Efficient algorithms for synthesizing T-count and T-depth optimal circuits

CQT Online Talks – Series: Computer Science Seminars

Speaker: Priyanka Mukhopadhyay, Institute for Quantum Computing and Department of Combinatorics and Optimization, University of Waterloo
Abstract: We investigate the problem of synthesizing T-count and T-depth optimal quantum circuits over the Clifford+T gate set. Our results can be summarized as follows.
1. We study the channel representation of exactly synthesizable unitaries. Our observations lead to compact representation of these channel representations and much more efficient algorithms for inverse, multiplication. These also pave the way for our heuristic algorithms.

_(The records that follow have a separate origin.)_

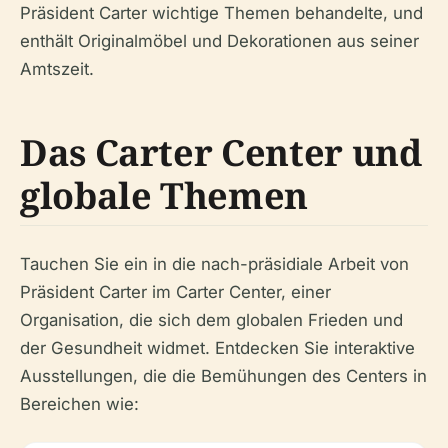
Präsident Carter wichtige Themen behandelte, und
enthält Originalmöbel und Dekorationen aus seiner
Amtszeit.
Das Carter Center und
globale Themen
Tauchen Sie ein in die nach-präsidiale Arbeit von
Präsident Carter im Carter Center, einer
Organisation, die sich dem globalen Frieden und
der Gesundheit widmet. Entdecken Sie interaktive
Ausstellungen, die die Bemühungen des Centers in
Bereichen wie:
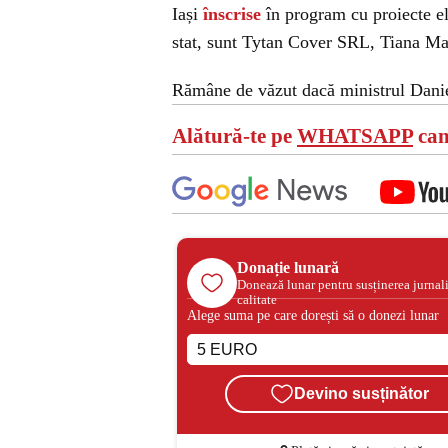
Iași
înscrise
în program cu proiecte eli
stat, sunt Tytan Cover SRL, Tiana M
Rămâne de văzut dacă ministrul Daniel
Alătură-te pe
WHATSAPP
can
Donație lunară
Donează lunar pentru susținerea jurnal
calitate
Alege suma pe care dorești să o donezi lunar
Devino susținător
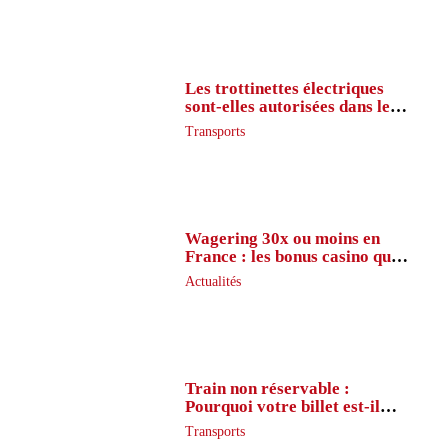
Les trottinettes électriques
sont-elles autorisées dans le
métro ?
Transports
Wagering 30x ou moins en
France : les bonus casino que
peu de joueurs connaissent
Actualités
vraiment
Train non réservable :
Pourquoi votre billet est-il
inaccessible ?
Transports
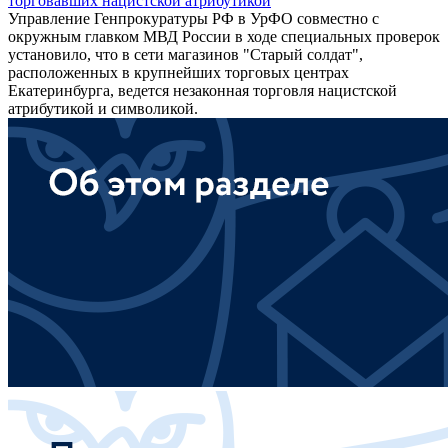
торговавших нацистской атрибутикой
Управление Генпрокуратуры РФ в УрФО совместно с
окружным главком МВД России в ходе специальных проверок
установило, что в сети магазинов "Старый солдат",
расположенных в крупнейших торговых центрах
Екатеринбурга, ведется незаконная торговля нацистской
атрибутикой и символикой.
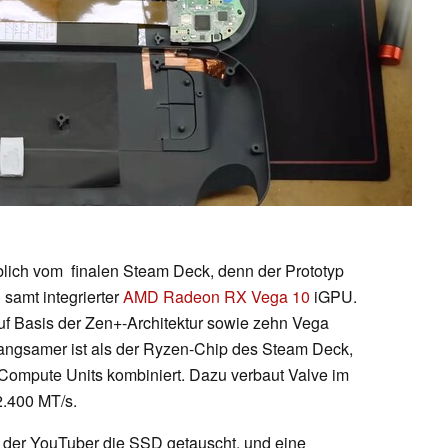
blich vom finalen Steam Deck, denn der Prototyp
U
samt integrierter
AMD Radeon RX Vega 10
iGPU.
auf Basis der Zen+-Architektur sowie zehn Vega
langsamer ist als der Ryzen-Chip des Steam Deck,
Compute Units kombiniert. Dazu verbaut Valve im
2.400 MT/s.
t der YouTuber die SSD getauscht, und eine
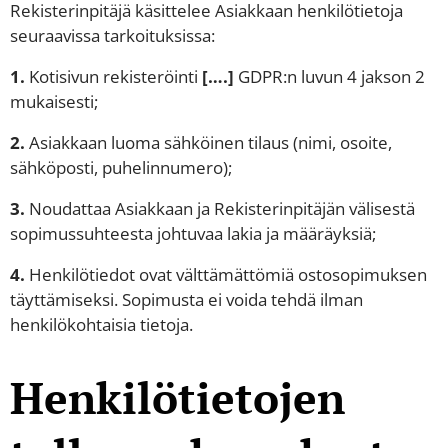
Rekisterinpitäjä käsittelee Asiakkaan henkilötietoja
seuraavissa tarkoituksissa:
1.
Kotisivun rekisteröinti
[….]
GDPR:n luvun 4 jakson 2
mukaisesti;
2.
Asiakkaan luoma sähköinen tilaus (nimi, osoite,
sähköposti, puhelinnumero);
3.
Noudattaa Asiakkaan ja Rekisterinpitäjän välisestä
sopimussuhteesta johtuvaa lakia ja määräyksiä;
4.
Henkilötiedot ovat välttämättömiä ostosopimuksen
täyttämiseksi. Sopimusta ei voida tehdä ilman
henkilökohtaisia tietoja.
Henkilötietojen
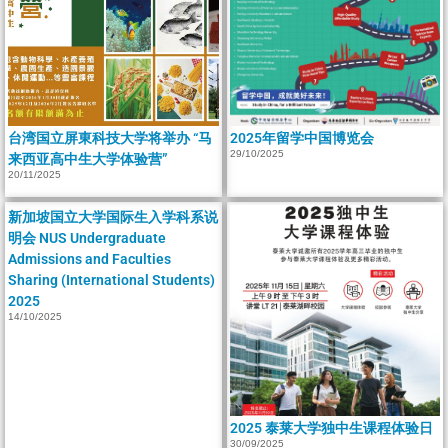
台湾国立屏東科技大学将举办 “马
2025年留学中国博览会
29/10/2025
来西亚高中生大学体验营”
20/11/2025
新加坡国立大学国际生入学科系说
明会 NUS Undergraduate
Admissions and Faculties
Sharing (International Students)
2025
14/10/2025
2025 泰莱大学独中生课程体验日
30/09/2025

2. Modifying the meet-in-the-middle (MITM) algorithm of Gosset et al. (2013) we introduce nested MITM technique that leads to provable algorithms for synthesizing T-count optimal circuits. Though we cannot avoid the exponential (in T-count) complexity, we get a space-time trade-off.

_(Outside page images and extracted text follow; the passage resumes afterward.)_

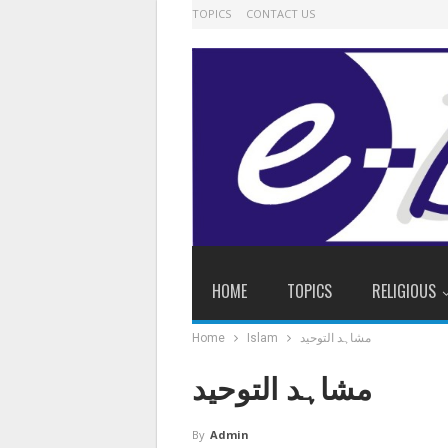
TOPICS
CONTACT US
HOME
TOPICS
RELIGIOUS
مشاہد التوحید
Islam
Home
مشاہد التوحید
By
Admin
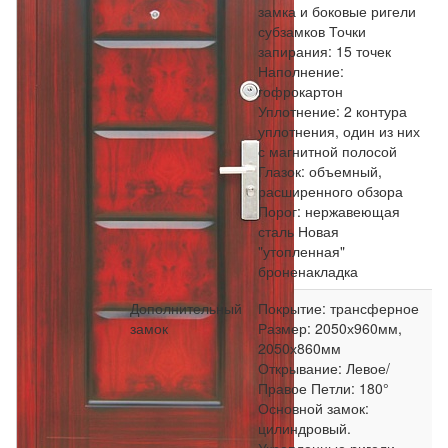
замка и боковые ригели
субзамков Точки
запирания: 15 точек
Наполнение:
гофрокартон
Уплотнение: 2 контура
уплотнения, один из них
с магнитной полосой
Глазок: объемный,
расширенного обзора
Порог: нержавеющая
сталь Новая
"утопленная"
броненакладка
Дополнительный
Покрытие: трансферное
замок
Размер: 2050х960мм,
2050х860мм
Открывание: Левое/
Правое Петли: 180°
Основной замок:
цилиндровый.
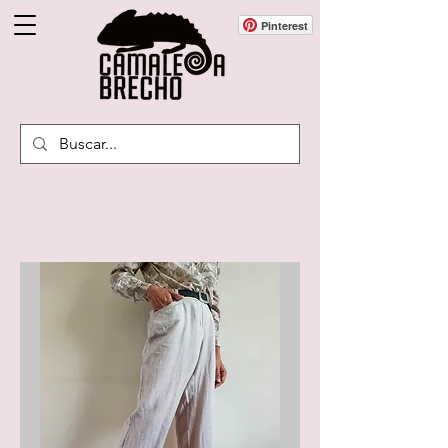
Pinterest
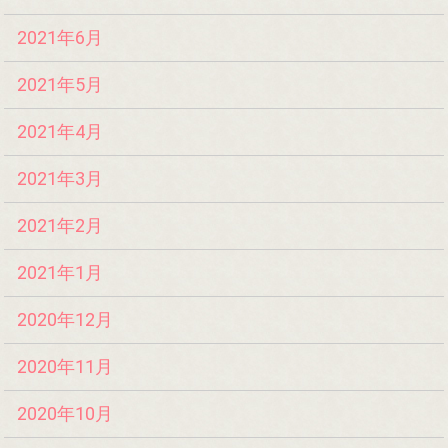
2021年6月
2021年5月
2021年4月
2021年3月
2021年2月
2021年1月
2020年12月
2020年11月
2020年10月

3. We apply the nested MITM technique to synthesize T-depth optimal circuits using channel representation of unitaries. We get a provable algorithm that has much less complexity than the provable algorithm of Amy et al.(2013). As a result, a task they take more than 4 days to complete, can be done by us in about 2 secs.
4. We design a polynomial (in T-count) complexity heuristic algorithm for synthesizing T-count optimal circuits. This is a significant improvement over any previous T-count-optimal synthesis algorithm. For example, we can synthesize the T-count optimal circuit for 4-qubit adder in about 7 mins with 1 core, while the parallel algorithm of Di Matteo and Mosca (2016) takes 12.5 hours with 4096 cores.

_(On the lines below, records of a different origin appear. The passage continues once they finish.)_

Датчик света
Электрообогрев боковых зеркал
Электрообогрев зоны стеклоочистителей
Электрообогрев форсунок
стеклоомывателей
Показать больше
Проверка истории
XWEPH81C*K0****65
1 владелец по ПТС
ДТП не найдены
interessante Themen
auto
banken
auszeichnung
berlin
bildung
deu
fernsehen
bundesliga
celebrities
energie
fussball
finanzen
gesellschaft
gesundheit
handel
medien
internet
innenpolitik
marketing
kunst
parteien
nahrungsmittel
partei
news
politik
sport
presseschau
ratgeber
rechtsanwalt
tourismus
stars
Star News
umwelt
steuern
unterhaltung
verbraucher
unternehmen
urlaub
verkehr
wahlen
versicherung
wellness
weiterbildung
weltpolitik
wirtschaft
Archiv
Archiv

5. We design a quasi-polynomial complexity heuristic algorithm for synthesizing T-depth optimal circuits. We do not know whether the two conjectures can be derived from each other. With this we can synthesize previously unknown T-depth optimal circuits for many standard 3-qubit unitaries like Fredkin, Peres, Negated Toffoli, Quantum XOR in about 30 mins.

The results in this talk combine the results from two of our papers: (1) A polynomial time and space heuristic algorithm for T-count (arXiv:2006.12440), authored by Michele Mosca and Priyanka Mukhopadhyay, and (2) A quasi-polynomial time heuristic algorithm for synthesizing T-depth optimal circuits (arXiv:2101.03142), authored by Vlad Gheorghiu, Michele Mosca and Priyanka Mukhopadhyay.